I could make up a thousand excuses, and tell you about the posts I have composed but haven’t posted but I won’t. I have been struggling, with my perception of self. Coming to terms that all the things I could do, play an instrument, draw, paint and even pray are starting to atrophy before my very eyes. I have been a bystander to my own life.
So for once, I won’t talk about societal norms that piss me off ( you will hear about them later), I’m going to talk about me. Yesterday I was talking to a friend; I started being honest with myself. Complaining about how bored I am for months and have made less than feeble attempts to do anything. My exact words were “I have become a waste of space” I’ve become so lazy and complacent and the queen of procrastination and as the year slowly slips away I am forced analyze what I want with life. My life.
At this moment, I am watching Beyonce’s Life But a Dream for the second time. At a point, she talks about taking her independence and “reshaping your perspective of yourself.” I have to do that. I am going to be nineteen years old soon, not on track with the plans of my life.
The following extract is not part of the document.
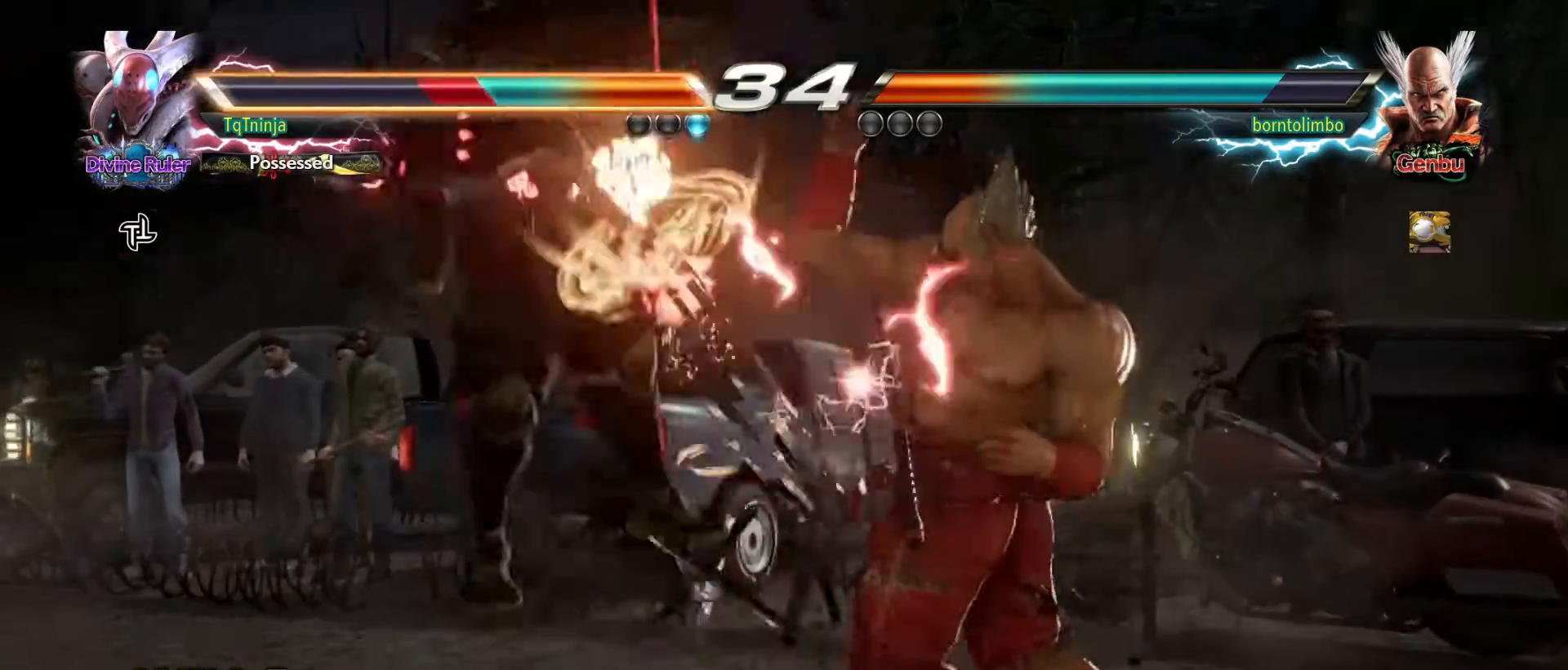
{"buttons": [], "left_stick": "center", "events": [[417, "left_stick", "center"]]}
And although I have to understand that God’s timing isn’t my timing, I show no effort. My life seems to flash by with little to no input from me.
Well it did, I decided a week ago to be present in my life. That sounds crazy weird. And in one week, I have realized it is easier to destroy than it is to build. I remember when I hit my lowest and how hard it was to get out of my depression to this point. I realize how hard it is going to be. Thank God I am innately stubborn, I refuse to stop. And because I am innately stubborn, I am independent and very silent about my life. Silence has almost killed me. Not only am I making an effort not to sink, I have to learn how to talk. Which means calling my mom, losing my shit in group chats, speaking gibberish with my baby cousin (it is amazingly therapeutic) and being able to be vulnerable when it matters. From those conversations, I find strength. I find that I spend less time just floating through time and space. I am alive.
If anyone else is going through it as well, don’t give up. You have come too far from where you started. And take the time to talk to somebody. Hell, talk to me I’ll listen.
I wish I had all the answers, and I wish this were coherent, but this is how I feel, and what I’m going through. Honest, my hand to God.